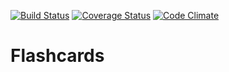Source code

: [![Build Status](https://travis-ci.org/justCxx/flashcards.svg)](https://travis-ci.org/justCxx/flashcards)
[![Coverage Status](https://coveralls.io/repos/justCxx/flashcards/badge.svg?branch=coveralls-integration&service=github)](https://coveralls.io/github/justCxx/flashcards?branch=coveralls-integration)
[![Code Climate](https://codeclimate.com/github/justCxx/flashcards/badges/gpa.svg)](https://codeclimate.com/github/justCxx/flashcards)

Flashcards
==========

* * *

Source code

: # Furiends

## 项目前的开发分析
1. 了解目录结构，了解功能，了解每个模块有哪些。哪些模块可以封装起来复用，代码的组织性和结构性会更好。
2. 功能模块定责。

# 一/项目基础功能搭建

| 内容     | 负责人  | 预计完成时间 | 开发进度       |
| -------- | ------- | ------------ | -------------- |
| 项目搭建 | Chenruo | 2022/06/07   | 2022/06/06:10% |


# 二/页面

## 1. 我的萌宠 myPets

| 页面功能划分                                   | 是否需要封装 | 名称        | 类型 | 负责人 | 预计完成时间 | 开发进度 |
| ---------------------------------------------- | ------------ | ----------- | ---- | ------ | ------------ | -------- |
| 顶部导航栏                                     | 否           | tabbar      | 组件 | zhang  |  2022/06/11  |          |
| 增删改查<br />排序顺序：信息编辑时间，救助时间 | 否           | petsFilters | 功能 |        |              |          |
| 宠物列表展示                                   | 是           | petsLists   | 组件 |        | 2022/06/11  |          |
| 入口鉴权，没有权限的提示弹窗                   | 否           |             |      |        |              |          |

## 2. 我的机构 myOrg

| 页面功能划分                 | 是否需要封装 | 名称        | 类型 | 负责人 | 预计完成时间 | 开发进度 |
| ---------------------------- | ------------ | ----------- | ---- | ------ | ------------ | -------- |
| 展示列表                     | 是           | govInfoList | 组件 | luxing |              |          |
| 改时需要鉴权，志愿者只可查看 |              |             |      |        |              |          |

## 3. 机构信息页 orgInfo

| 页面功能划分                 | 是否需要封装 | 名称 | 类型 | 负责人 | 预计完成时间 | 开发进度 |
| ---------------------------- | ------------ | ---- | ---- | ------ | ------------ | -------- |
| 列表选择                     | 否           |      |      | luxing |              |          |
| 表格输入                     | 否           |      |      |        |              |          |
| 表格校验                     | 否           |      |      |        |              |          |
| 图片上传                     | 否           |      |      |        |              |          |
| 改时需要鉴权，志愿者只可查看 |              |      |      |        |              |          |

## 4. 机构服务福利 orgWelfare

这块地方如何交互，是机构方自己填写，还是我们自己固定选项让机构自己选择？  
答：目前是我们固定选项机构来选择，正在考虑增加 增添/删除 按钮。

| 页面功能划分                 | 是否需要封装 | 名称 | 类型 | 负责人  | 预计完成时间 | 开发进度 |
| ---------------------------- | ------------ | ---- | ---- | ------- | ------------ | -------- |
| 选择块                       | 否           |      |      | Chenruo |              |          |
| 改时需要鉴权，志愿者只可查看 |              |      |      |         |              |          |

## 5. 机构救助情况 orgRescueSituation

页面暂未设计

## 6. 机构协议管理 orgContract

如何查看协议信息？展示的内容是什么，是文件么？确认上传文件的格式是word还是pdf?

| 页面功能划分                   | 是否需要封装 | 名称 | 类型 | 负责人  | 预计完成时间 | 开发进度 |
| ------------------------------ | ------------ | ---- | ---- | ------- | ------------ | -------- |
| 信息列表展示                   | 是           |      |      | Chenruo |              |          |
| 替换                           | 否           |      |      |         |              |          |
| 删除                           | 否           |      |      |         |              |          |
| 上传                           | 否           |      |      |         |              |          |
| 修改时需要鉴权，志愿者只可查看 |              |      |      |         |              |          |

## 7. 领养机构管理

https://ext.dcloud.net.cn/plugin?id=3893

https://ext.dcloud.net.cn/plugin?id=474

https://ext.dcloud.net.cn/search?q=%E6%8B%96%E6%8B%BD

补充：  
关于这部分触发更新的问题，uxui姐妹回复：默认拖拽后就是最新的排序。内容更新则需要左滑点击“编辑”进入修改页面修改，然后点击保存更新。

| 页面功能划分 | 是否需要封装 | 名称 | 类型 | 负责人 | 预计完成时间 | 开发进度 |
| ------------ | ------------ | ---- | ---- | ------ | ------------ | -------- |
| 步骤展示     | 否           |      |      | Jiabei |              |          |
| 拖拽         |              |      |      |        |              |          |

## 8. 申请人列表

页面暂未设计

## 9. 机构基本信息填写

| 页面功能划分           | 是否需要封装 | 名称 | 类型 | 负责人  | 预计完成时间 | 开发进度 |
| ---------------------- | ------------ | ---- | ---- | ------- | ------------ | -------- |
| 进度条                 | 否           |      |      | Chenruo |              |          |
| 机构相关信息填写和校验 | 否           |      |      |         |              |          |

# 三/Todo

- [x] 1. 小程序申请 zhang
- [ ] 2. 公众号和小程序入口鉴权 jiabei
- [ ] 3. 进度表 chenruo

* [Required work]: Write out, without any alteration, the stretch of the items from the line containing "## 6. 机构协议管理 orgContract" through the line containing "如何查看协议信息？展示的内容", including both of those lines.

* [Solution]:
## 6. 机构协议管理 orgContract

如何查看协议信息？展示的内容是什么，是文件么？确认上传文件的格式是word还是pdf?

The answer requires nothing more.